What is required
Quote the portion of the cocktail machine description starting with "Sir-Mix-A-Lot is a" and going on through "and mechanical/electrical design.", word for word.

Segment Start: Extract

An autonomous cocktail dispensing machine, built for commercial rental in Germany.

Sir-Mix-A-Lot is a full-stack hardware/software project: a self-contained kiosk that mixes and pours cocktails unattended, designed to be reliable and food-safe. The project is developed end to end — embedded firmware, host application, UI/UX and mechanical/electrical design.


Vision

Quality Goal What it means for Sir-Mix-A-Lot
Safety No mechanism, electrical fault, or software bug may endanger a user
Food Safety All guest-contact parts and flow paths use food-safe materials
Reliability The machine must run unattended for long stretches without failure
Maintainability Operator can service, refill, and calibrate without deep expertise
Usability Guests with no instructions can order and receive a drink intuitively

System Architecture

Sir-Mix-A-Lot consists of exactly one Station and one or more Pods.

┌─────────────────────────────────┐
│             Station             │
│  (Raspberry Pi + Display + UI)  │
│                                 │
│   ┌─────────┐   ┌─────────┐    │
│   │  Pod 0  │   │  Pod 1  │... │
│   │ (USB)   │   │ (USB)   │    │
│   └─────────┘   └─────────┘    │
└─────────────────────────────────┘

Station

The Station is the central orchestrator of the machine. It houses the Raspberry Pi, the guest-facing touch display, and the glass placement area. There is exactly one Station per machine.

Segment End: Extract
Segment Start: Records provided

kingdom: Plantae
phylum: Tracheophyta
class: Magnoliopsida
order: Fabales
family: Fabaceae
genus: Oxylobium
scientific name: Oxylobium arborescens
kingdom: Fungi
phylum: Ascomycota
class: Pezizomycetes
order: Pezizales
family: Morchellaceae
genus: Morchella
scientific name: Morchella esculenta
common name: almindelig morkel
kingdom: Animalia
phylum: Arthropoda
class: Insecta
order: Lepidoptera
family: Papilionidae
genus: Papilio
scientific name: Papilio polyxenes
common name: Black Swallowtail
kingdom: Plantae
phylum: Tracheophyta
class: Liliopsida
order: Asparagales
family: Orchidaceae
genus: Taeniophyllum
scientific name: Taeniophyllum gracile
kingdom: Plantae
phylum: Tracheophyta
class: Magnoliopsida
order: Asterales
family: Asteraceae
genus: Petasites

Segment End: Records provided

Answer for this exercise
Sir-Mix-A-Lot is a full-stack hardware/software project: a self-contained kiosk that mixes and pours cocktails unattended, designed to be reliable and food-safe. The project is developed end to end — embedded firmware, host application, UI/UX and mechanical/electrical design.